* _待分析文本_:
--- --- ---
像上面这类歌,往往是在知青思乡之情不能自己时唱起的。离乡既久的知青,尤其是地处边远山区的知青,常在月夜登高,为想念家乡而惆怅。如果看见故乡开来的汽车,往往禁不住要上前与司机攀谈———“君自故乡来,应知故乡事,车前相逢无纸笔,凭君传语报平安”。
知青下乡时正值青春妙龄、多梦时节。“同是天涯沦落人,相逢何必曾相识”。更何况是被命运抛掷异乡的青年男女!共同境遇,共同语言往往容易促成两颗年轻的人相互撞击,迸发出爱的火花。
有趣的是,在女知青中也流传着这样的谣曲:
嫁个军哥守空房,嫁个干部要下放。
嫁个工人守厨房,嫁个知哥最稳当。
--- --- ---
* _任务说明_: 返回这段关于知青的文字中从“像上面这类歌,往往是在知青思”起、到“嫁个工人守厨房,嫁个知哥最稳当。”止的部分,一字不改。 请只依据这段关于知青的文字作答。

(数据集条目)
--- --- ---
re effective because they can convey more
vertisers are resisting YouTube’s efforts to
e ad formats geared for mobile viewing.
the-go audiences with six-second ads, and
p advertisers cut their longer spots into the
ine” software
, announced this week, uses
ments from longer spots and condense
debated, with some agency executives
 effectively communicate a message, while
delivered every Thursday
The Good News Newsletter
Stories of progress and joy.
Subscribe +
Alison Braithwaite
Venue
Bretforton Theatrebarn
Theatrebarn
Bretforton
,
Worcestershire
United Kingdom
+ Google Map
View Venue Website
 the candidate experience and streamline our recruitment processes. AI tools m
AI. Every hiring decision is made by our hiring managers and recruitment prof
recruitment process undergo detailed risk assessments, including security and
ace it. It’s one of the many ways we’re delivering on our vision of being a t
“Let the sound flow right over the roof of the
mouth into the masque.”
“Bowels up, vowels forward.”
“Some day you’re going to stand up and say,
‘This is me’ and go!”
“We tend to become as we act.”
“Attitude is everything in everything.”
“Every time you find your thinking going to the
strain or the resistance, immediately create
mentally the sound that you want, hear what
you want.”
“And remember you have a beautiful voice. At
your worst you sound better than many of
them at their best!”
--- --- ---
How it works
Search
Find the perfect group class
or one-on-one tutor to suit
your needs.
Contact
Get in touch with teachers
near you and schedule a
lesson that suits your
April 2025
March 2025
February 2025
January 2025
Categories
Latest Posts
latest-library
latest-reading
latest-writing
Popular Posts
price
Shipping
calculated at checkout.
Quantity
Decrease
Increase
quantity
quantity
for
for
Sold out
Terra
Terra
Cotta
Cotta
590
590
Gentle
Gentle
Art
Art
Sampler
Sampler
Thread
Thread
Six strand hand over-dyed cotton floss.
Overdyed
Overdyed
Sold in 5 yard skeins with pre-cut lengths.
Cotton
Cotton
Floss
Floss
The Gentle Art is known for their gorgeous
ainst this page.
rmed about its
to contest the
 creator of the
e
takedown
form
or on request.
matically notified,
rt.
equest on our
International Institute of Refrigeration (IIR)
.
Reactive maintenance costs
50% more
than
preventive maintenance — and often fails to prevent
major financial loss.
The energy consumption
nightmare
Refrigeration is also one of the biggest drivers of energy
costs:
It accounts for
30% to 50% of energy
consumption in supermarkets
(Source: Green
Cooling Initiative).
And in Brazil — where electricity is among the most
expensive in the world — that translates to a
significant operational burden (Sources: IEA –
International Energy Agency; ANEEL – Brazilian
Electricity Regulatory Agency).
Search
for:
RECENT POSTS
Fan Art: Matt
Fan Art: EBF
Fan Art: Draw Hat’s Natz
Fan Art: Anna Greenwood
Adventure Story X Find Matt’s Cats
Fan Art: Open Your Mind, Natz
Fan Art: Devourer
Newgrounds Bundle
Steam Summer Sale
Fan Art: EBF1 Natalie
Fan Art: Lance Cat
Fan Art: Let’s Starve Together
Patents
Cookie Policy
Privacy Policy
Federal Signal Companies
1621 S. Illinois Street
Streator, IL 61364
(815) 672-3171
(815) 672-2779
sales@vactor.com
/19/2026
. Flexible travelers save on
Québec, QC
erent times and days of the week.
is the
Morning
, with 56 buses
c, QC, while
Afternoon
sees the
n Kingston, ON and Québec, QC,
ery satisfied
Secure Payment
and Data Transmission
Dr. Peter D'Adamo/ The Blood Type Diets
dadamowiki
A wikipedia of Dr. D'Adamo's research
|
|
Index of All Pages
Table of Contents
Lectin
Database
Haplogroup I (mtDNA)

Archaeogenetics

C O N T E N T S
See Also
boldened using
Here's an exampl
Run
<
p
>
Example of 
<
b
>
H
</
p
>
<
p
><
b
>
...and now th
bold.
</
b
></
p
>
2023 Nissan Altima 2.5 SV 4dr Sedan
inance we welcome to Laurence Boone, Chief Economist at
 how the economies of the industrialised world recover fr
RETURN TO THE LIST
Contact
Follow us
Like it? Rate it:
--- --- ---
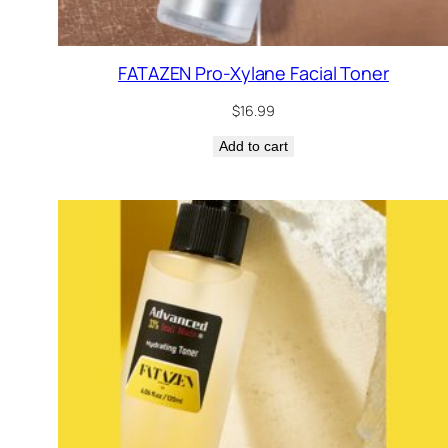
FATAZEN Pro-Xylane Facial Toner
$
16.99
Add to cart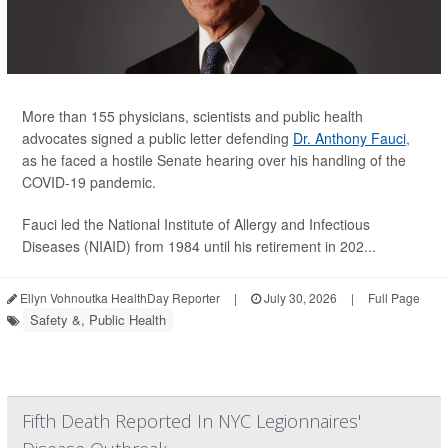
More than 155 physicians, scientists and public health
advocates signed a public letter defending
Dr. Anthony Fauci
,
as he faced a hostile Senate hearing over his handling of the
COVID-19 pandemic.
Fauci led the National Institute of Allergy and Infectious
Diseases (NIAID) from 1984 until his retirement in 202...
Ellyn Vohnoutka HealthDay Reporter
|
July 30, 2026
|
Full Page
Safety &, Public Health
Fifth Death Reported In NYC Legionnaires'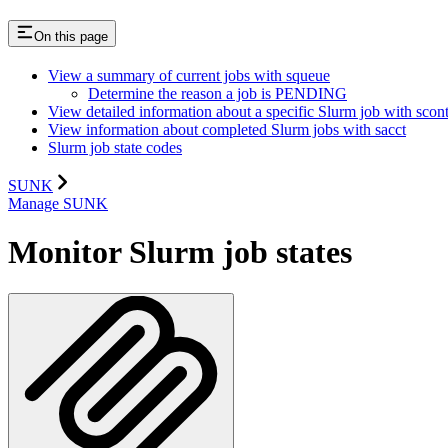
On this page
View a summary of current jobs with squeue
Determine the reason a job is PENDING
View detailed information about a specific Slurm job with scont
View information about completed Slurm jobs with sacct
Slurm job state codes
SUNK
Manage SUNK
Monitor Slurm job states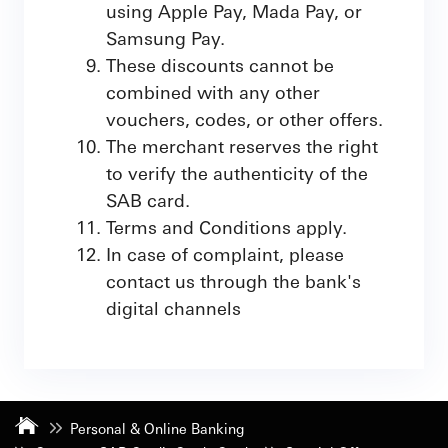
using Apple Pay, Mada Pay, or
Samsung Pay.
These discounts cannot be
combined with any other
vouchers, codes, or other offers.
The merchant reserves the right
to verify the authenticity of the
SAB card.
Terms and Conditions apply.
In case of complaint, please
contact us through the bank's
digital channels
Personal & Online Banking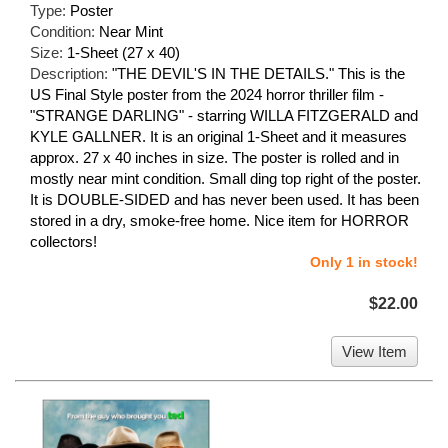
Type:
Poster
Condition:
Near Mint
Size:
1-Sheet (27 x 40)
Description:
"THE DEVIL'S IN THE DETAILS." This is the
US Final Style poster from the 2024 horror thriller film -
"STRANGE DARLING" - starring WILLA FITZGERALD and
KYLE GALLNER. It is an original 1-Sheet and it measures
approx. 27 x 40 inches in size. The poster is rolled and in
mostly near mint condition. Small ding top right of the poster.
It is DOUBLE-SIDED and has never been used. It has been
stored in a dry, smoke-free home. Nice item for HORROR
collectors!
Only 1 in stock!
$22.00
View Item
--- --- ---
* _输出结果_:
像上面这类歌,往往是在知青思乡之情不能自己时唱起的。离乡既久的知青,尤其是地处边远山区的知青,常在月夜登高,为想念家乡而惆怅。如果看见故乡开来的汽车,往往禁不住要上前与司机攀谈———“君自故乡来,应知故乡事,车前相逢无纸笔,凭君传语报平安”。
知青下乡时正值青春妙龄、多梦时节。“同是天涯沦落人,相逢何必曾相识”。更何况是被命运抛掷异乡的青年男女!共同境遇,共同语言往往容易促成两颗年轻的人相互撞击,迸发出爱的火花。
有趣的是,在女知青中也流传着这样的谣曲:
嫁个军哥守空房,嫁个干部要下放。
嫁个工人守厨房,嫁个知哥最稳当。